━━━ ТЕКСТ ДЛЯ ЧТЕНИЯ ━━━
Из переписки Паганини – Джерми 17 сентября 1832 года

   6 апреля 1831 года Никкол? уже писал Джерми:
   «С Лапортом, импресарио крупного лондонского театра, который срочно приехал сюда ради меня, я подписал позавчера контракт на первые концерты в начале будущего месяца, всего не менее восьми в течение шести недель; и после окончания сезона поеду в Шотландию и Ирландию».
   В тот же день он отправил письмо некоему господину Гислейну, в котором сообщал, что собирается выступить с концертом в Дуэ и Лилле. Мы не знаем, сдержал ли он слово. [158]
   Известно, напротив, что он выступал в Валансьене, Кале и Булони. Дамы Валансьена вышили ему пару почетных перчаток, на которых изобразили лавровую ветвь, солнце, волшебную скрипку и золотыми нитями вывели имя скрипача и памятную дату концерта: «Паганини – 8 мая 1831 года».
   А дамы Булони прочитали в своей политико-литературной газете «Аннотатор» от 5 мая 1831 года такую взволнованную заметку:
   «Может быть, это только сон? Кто это существо, которое при одном только своем появлении вызывает самый бурный восторг? Кому принадлежит он – земле или небу? Или, быть может, неведомым нам мирам?»
   И действительно, концерт получился совершенно необычайным. Кто-то сказал о Паганини словами Руссо: «Пламя, которое не перестает гореть и никогда не угасает». Кто-то другой сравнил его с Гигантом Вершины Гроз Камоэнса, когда тот ударяет своей палочкой по утесам, высекая из них в грохоте бури снопы искр…
   Буря действительно разразилась вокруг Паганини, едва он приехал в Англию, из-за цен, установленных на билеты первого концерта. Они оказались вдвое выше обычных, даже на галерке. Стоимость этих мест в Лондоне никогда не менялась. Но скрипач обычно всегда поднимал цены – и на родине, и за границей. Иногда он кое-где встречал возражения по этому поводу, но еще ни разу не сталкивался с таким категорическим отпором, какой получил в Лондоне.
━━━ ИЗВЛЕЧЁННЫЕ ЗАПИСИ ━━━
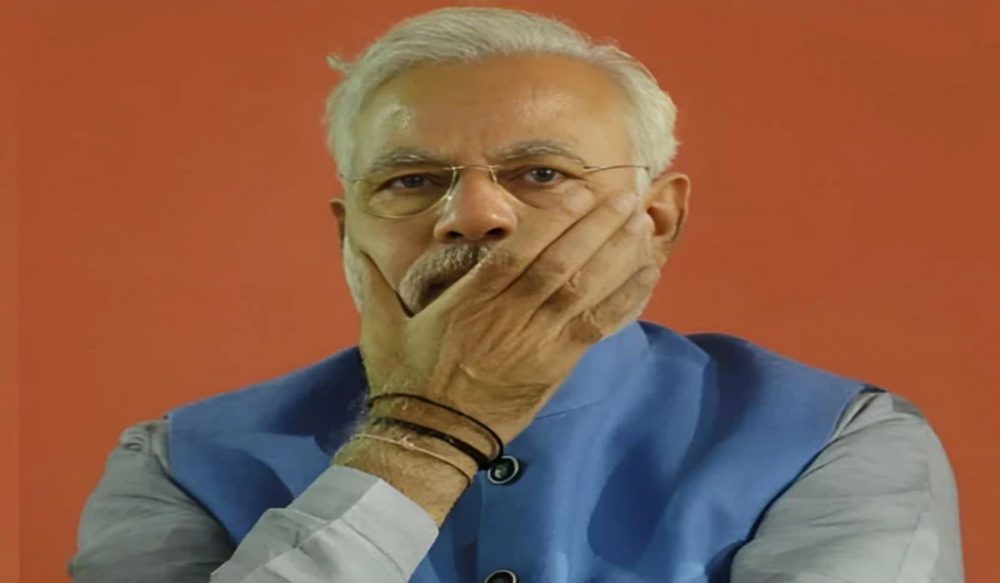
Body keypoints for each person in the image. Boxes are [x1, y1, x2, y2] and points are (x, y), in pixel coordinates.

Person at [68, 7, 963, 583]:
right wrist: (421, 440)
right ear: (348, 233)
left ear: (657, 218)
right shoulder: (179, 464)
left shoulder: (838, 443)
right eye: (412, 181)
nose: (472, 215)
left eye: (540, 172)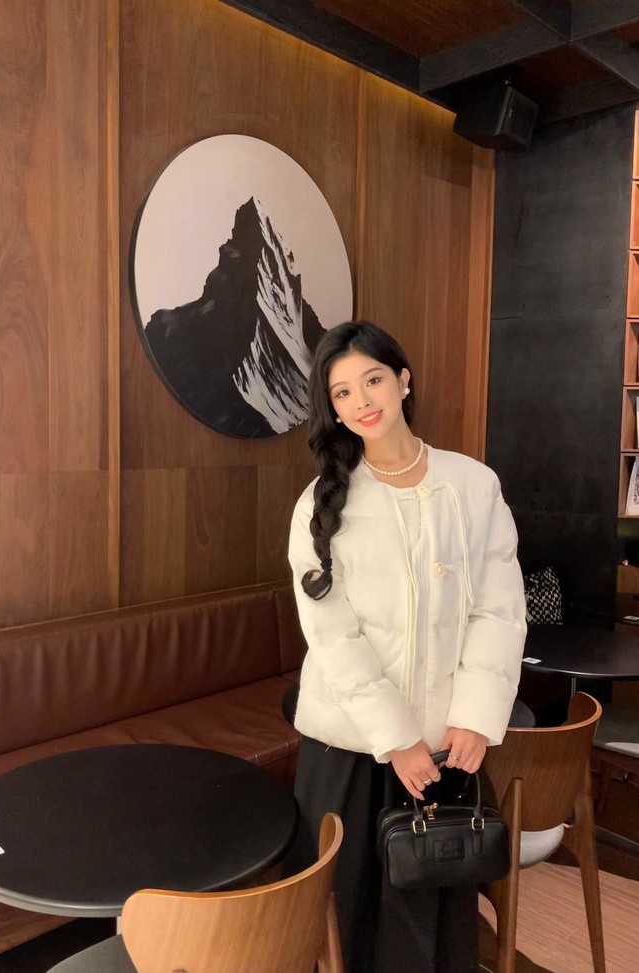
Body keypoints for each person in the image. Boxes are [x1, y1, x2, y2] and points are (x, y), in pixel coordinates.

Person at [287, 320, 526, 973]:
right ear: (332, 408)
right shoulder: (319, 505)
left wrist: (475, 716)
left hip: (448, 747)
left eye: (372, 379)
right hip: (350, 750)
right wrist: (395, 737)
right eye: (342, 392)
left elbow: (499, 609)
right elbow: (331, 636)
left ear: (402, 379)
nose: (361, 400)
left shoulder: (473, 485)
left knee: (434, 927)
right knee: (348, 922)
━━━
━━━ ИЗВЛЕЧЁННЫЕ ЗАПИСИ ━━━
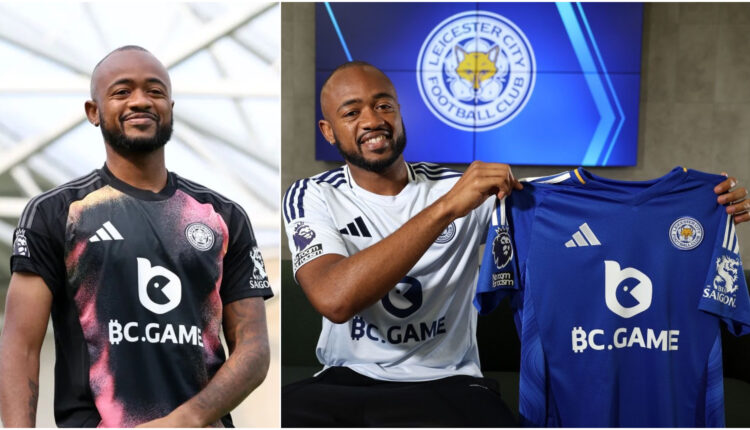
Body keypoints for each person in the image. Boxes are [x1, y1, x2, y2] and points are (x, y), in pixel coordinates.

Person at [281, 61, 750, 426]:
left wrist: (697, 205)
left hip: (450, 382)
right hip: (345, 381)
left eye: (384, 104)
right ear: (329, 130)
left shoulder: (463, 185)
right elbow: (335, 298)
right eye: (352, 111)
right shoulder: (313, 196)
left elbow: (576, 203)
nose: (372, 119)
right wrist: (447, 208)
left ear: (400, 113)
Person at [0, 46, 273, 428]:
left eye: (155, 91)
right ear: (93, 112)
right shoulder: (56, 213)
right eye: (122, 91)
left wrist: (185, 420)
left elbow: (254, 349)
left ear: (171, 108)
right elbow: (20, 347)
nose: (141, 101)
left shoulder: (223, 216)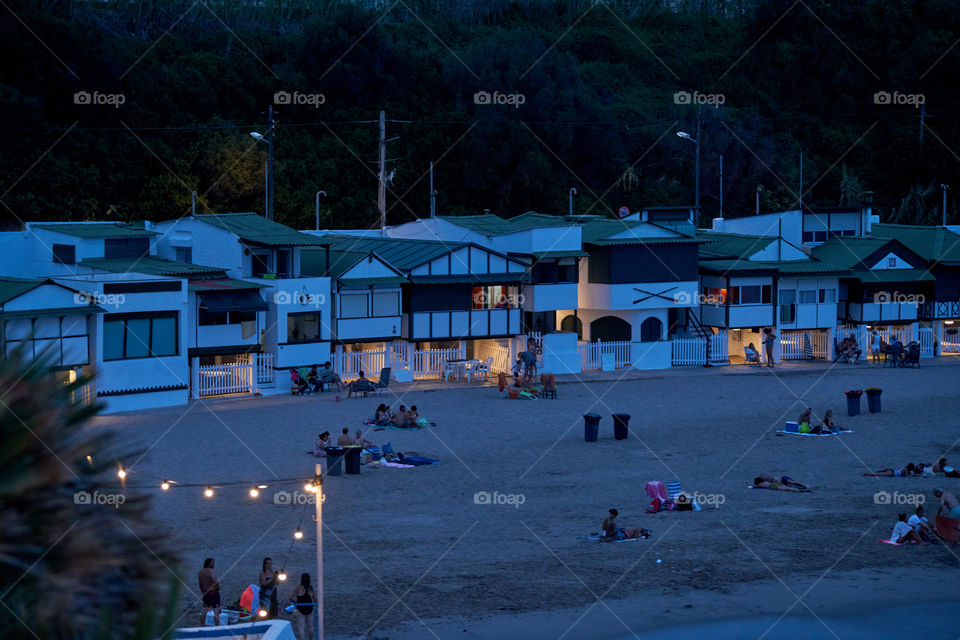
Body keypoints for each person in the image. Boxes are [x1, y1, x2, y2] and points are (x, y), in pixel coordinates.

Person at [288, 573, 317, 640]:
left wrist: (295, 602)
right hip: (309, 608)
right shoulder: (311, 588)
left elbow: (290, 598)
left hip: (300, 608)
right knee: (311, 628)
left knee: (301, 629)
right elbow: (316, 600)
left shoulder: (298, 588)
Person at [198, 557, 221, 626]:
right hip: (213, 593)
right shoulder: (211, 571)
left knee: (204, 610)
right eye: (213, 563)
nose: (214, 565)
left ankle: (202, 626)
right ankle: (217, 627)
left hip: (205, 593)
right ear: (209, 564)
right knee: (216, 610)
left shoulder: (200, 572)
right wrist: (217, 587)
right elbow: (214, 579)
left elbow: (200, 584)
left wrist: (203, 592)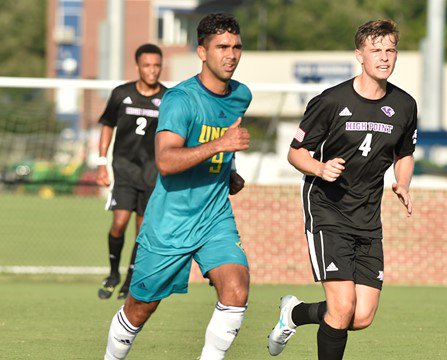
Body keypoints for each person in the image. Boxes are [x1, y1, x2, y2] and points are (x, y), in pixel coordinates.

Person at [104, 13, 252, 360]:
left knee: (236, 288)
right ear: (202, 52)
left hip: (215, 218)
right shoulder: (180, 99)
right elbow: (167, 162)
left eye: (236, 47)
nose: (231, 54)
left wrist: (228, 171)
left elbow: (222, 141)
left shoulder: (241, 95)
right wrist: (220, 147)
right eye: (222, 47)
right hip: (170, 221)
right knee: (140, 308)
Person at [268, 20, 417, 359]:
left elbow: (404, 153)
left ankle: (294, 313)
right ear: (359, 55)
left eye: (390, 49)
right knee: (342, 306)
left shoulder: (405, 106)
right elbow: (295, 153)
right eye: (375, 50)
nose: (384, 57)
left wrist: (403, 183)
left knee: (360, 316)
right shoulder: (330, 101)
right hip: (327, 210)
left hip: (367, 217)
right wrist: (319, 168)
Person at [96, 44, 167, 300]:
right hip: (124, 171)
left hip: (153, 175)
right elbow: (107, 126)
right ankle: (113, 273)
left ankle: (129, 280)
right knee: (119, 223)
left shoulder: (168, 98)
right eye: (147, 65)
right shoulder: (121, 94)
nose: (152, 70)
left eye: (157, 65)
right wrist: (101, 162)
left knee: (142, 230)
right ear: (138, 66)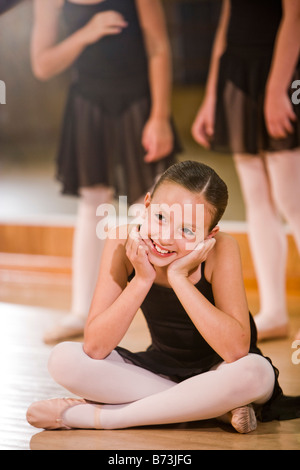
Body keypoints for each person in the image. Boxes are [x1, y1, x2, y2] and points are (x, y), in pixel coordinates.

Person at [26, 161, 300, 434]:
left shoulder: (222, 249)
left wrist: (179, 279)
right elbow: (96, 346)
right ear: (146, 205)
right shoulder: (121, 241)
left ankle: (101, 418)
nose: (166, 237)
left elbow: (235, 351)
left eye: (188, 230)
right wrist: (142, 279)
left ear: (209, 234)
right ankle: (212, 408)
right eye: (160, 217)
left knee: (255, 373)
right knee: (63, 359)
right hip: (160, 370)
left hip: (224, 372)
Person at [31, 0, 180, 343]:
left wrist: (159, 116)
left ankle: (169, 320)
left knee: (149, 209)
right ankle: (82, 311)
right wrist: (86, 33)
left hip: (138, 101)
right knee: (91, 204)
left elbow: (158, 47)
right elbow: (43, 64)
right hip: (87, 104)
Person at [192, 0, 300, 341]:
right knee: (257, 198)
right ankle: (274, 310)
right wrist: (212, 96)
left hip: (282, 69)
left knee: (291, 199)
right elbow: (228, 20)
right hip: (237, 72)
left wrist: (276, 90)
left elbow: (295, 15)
━━━
━━━ ИЗВЛЕЧЁННЫЕ ЗАПИСИ ━━━
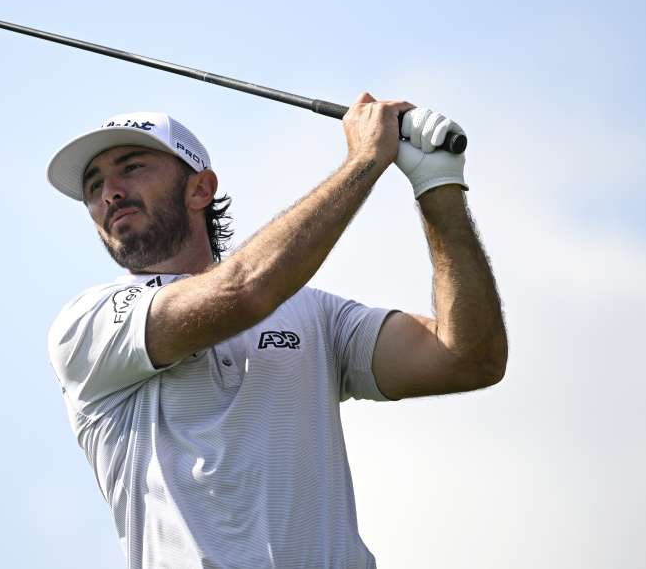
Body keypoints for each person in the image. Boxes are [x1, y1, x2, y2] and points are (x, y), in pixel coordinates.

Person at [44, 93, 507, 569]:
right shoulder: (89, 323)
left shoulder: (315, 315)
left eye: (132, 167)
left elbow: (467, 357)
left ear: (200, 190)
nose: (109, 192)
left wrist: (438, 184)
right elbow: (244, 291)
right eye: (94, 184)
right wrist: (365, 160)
━━━
### ЗАДАНИЯ
a) Сколько концертов и за какой срок предусматривал контракт с Лапортом, о котором говорится в отрывке о Паганини?
b) Продолжите отрывок о гастролях Паганини, начав сразу после его последнего предложения.
Записи здесь никакой роли не играют.

### ОТВЕТЫ К ЗАДАНИЯМ
a) Не менее восьми концертов в течение шести недель.

b)
   Известно, насколько консервативны англичане по своей натуре и как устойчивы их традиции в том, что касается привычек и обычаев, париков и королевских мантий, поэтому вполне понятна их острая реакция на условие скрипача.
   Вообще-то, если англичане и бывали способны иногда совершить какие-либо безумные отступления от своих твердых правил, то делали это лишь ради певцов, начиная с Фаринелли и далее, но чтобы с подобными претензиями выступил какой-то инструменталист, «a mere instrumental performer», [159]как писала «Таймс», это просто неслыханно.
   По этому поводу разгорелась полемика, и «Таймс» гневно обрушилась на Лапорта, который нашел защитника в «Курьере». «Атенеум» напал на музыканта, а «друзья Паганини»сражались на страницах «Обсервера». Спор зашел далеко – начались разговоры о жадности и скупости артистов и импресарио, о крайнем национализме, о пристрастии к иностранцам.
   Концерт в Королевском театре объявили на 28 мая. Видя, что дело складывается плохо, Паганини решил отложить его под предлогом здоровья, которое и в самом деле оставалось неважным. Перед отъездом из Парижа его друзья Россини, Пачини, Паэр и доктор Беннати, снова начавший лечить скрипача, считали, что у него очень усталый вид, очень плохой цвет лица, и не хотели отпускать его в Англию. Они боялись за него, опасаясь трудностей путешествия и постоянных лондонских туманов.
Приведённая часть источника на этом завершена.